È andata come previsto. Anzi, no. Perché se la vittoria di Francesco Cannizzaro al primo turno era considerata certezza già da settimane, l’entità del trionfo no. Con quasi il 70% delle preferenze (mentre scriviamo), infatti, il deputato di Forza Italia ha letteralmente spazzato via tutti contendenti a Reggio Calabria. A cominciare da Domenico Battaglia, sindaco facente funzioni uscente, dopo 11 anni di amministrazione targata Falcomatà, abbandonato al suo destino dal suo stesso partito, il Pd, che in campagna elettorale ha evitato di spendere qualunque energia per un “cavallo” considerato perdente.

Quella che per Cannizzaro doveva essere una passeggiata si è dunque trasformata in una vera e propria marcia sullo Stretto. Forza Italia è il primo partito con il 12%, FdI sfiora l’11, la lista del neo sindaco si piazza al terzo posto con il 10,5% delle preferenze e supera la Lega (all’8,5) e Reggio Futura al 8,5, il contenitore creato dall’ex sindaco e governatore della Calabria Giuseppe Scopelliti a sostegno dell’amico forzista. Non dovrebbe superare lo sbarramento, piantandosi sul 2,3 Carlo Calenda, che a Reggio aveva posizionato Azione al fianco della destra.
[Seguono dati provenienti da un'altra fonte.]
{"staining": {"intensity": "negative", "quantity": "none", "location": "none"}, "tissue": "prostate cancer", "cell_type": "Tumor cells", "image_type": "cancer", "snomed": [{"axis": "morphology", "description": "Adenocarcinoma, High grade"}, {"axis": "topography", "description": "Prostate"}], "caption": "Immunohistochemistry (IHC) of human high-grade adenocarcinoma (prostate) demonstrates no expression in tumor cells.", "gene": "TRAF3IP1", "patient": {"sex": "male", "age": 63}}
Per il centrosinistra è una Caporetto vera e propria: Battaglia si ferma al 25%, il Pd non va oltre il 9,5 e Avs riesce a strappare un 4% che vista l’aria somiglia a un successo. Non classificato il Movimento 5 Stelle, che non è stato nemmeno in grado di mettere insieme i nomi necessari per costruire una lista. «Quello di Reggio Calabria è un risultato storico», può dire senza rischio di smentita il vincitore Cannizzaro. «Percepivo l’entusiasmo, la voglia di cambiamento e di identità che questa città aveva perso in questi ultimi anni. Ero abbastanza fiducioso però il risultato non era per nulla scontato dopo 12 anni di amministrazione del Pd e del centrosinistra. Ma il risultato plebiscitario che stiamo riscontrando era inaspettato», aggiunge Cannizzaro, stupito dal successo bulgaro ottenuto.